The process of proton acceleration within a cyclotron involves increasing the energy of protons until they achieve a desired kinetic energy. In this case, the goal is to accelerate protons to an energy of 5.4 MeV. The cyclotron uses a rapidly alternating electric field to accelerate protons each time they pass between the cyclotron's semi-circular "dees". With each crossing, the protons gain energy and, consequently, speed. This energy is given by the formula \( KE = \frac{1}{2}mv^2 \), where \( KE \) is the kinetic energy, \( m \) is the mass of the proton, and \( v \) is its velocity.
The acceleration is continuous, and the proton's energy increases with each half-cycle of acceleration. As soon as the proton exits the cyclotron, its kinetic energy can be harnessed for various purposes, such as medical treatment and scientific research. Understanding how protons are accelerated is a key step in mastering cyclotron technology.

Magnetic fields play a crucial role in the functioning of a cyclotron. They keep the accelerated protons on a circular path within the device. Cyclotrons employ a strong, uniform magnetic field perpendicular to the proton's motion. The magnetic field strength is denoted as \( B \), and it's measured in tesla (T). For the given cyclotron exercise, the magnetic field strength is 2.9 T.
What makes the magnetic field essential is its ability to exert a force on moving charged particles, like protons. This force is perpendicular to both the velocity of the particle and the direction of the magnetic field, resulting in circular motion. This effect is described by the Lorentz Force Law. Without this magnetic field, the protons would not follow a circular path, and the entire process of acceleration would diverge.
In summary, magnetic fields ensure the smooth operation of a cyclotron by guiding the protons in a curved path, enabling more prolonged acceleration within the device.

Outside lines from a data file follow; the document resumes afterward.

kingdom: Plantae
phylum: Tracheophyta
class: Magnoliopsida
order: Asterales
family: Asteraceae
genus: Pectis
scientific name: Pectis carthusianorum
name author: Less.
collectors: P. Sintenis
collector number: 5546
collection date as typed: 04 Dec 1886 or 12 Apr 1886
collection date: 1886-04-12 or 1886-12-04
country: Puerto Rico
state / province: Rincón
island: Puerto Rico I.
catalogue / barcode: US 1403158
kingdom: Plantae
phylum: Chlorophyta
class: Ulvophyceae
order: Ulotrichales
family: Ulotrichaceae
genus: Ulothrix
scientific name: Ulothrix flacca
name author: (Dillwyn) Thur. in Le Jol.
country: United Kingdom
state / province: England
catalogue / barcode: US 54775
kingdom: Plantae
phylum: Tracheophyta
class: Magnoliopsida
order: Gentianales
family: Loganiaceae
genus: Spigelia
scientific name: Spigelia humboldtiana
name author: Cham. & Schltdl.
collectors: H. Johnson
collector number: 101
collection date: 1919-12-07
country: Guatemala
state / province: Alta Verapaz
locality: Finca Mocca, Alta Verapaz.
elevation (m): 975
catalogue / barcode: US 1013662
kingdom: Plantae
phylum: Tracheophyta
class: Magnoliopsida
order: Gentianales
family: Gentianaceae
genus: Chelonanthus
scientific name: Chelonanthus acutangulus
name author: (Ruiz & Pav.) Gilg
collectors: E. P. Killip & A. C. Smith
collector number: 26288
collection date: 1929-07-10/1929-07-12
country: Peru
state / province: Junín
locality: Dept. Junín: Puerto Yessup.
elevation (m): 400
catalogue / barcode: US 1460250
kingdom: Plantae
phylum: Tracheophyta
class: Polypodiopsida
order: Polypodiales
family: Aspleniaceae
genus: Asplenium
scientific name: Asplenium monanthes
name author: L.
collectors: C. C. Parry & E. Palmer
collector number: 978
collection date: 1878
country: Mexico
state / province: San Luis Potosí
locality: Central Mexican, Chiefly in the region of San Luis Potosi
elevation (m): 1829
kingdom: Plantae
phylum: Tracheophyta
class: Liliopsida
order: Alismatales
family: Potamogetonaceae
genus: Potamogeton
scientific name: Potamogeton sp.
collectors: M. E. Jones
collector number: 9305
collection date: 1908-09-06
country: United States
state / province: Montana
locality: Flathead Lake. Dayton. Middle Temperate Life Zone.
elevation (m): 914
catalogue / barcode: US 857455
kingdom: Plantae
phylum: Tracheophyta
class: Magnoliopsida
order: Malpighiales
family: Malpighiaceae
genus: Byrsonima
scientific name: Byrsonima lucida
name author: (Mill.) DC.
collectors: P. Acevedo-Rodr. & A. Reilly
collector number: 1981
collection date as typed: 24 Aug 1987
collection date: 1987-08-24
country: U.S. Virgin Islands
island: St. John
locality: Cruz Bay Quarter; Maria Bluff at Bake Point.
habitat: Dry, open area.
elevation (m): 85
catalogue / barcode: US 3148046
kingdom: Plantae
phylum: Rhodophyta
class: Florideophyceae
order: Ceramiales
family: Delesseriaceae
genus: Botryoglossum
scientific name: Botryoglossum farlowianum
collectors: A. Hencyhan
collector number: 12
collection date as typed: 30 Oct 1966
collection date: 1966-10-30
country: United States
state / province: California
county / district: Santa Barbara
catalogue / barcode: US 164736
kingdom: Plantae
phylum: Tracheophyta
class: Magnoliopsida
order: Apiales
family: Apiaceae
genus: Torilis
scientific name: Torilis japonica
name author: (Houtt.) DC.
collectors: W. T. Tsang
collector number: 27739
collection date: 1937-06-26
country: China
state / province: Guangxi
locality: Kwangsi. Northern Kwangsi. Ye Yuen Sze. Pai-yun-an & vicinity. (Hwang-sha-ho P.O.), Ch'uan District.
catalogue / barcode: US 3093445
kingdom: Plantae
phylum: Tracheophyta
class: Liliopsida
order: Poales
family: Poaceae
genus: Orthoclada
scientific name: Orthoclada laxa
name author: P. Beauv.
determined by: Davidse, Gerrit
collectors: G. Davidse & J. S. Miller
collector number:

Kinetic energy conversion within a cyclotron revolves around transforming potential energy into the kinetic energy of the protons. In the context of a cyclotron, each time a proton crosses between the semi-circular dees, it receives a "kick" from the electric field, raising its kinetic energy. The conversion of energy involves the equation \( KE = \frac{1}{2}mv^2 \), where changes in the kinetic energy reflect increases in the velocity of protons.
During the journey from low to higher energy levels, protons reach a higher velocity proportionate to the energy available. In the exercise of achieving a kinetic energy of 5.4 MeV, the conversion from potential electric energy to kinetic energy continues until the desired energy level is attained. It's possible to monitor this energy change and adjust parameters like frequency and magnitude of the electric field for efficient energy conversion.
This energy conversion is at the heart of applications requiring accelerated protons, including nuclear medicine and particle physics.

Understanding circular motion in a magnetic field is integral to grasping how a cyclotron functions. Protons, when subjected to a perpendicular magnetic field, move in a circular path due to the magnetic force acting on them. This force maintains the proton on its trajectory as long as the field is present.
The radius of this circular orbit depends on several factors such as the proton's mass \( m \), its velocity \( v \), the charge \( q \), and the magnetic field strength \( B \). The equation \( r = \frac{mv}{qB} \) calculates this radius. As protons gain higher kinetic energy, their velocity increases, subsequently enlarging their orbit's radius.
In our exercise, protons reached kinetic energies of 2.7 MeV and 5.4 MeV, corresponding to different circle radii, reflecting their increased velocities. The protons' angular speed, calculated through \( \omega = \frac{v}{r} \), also indicates how fast they move around the circle, remaining consistent at 2.79 x 10⁸ rad/s for both energies. This uniform circular motion enabled by the magnetic field lets protons steadily gain energy.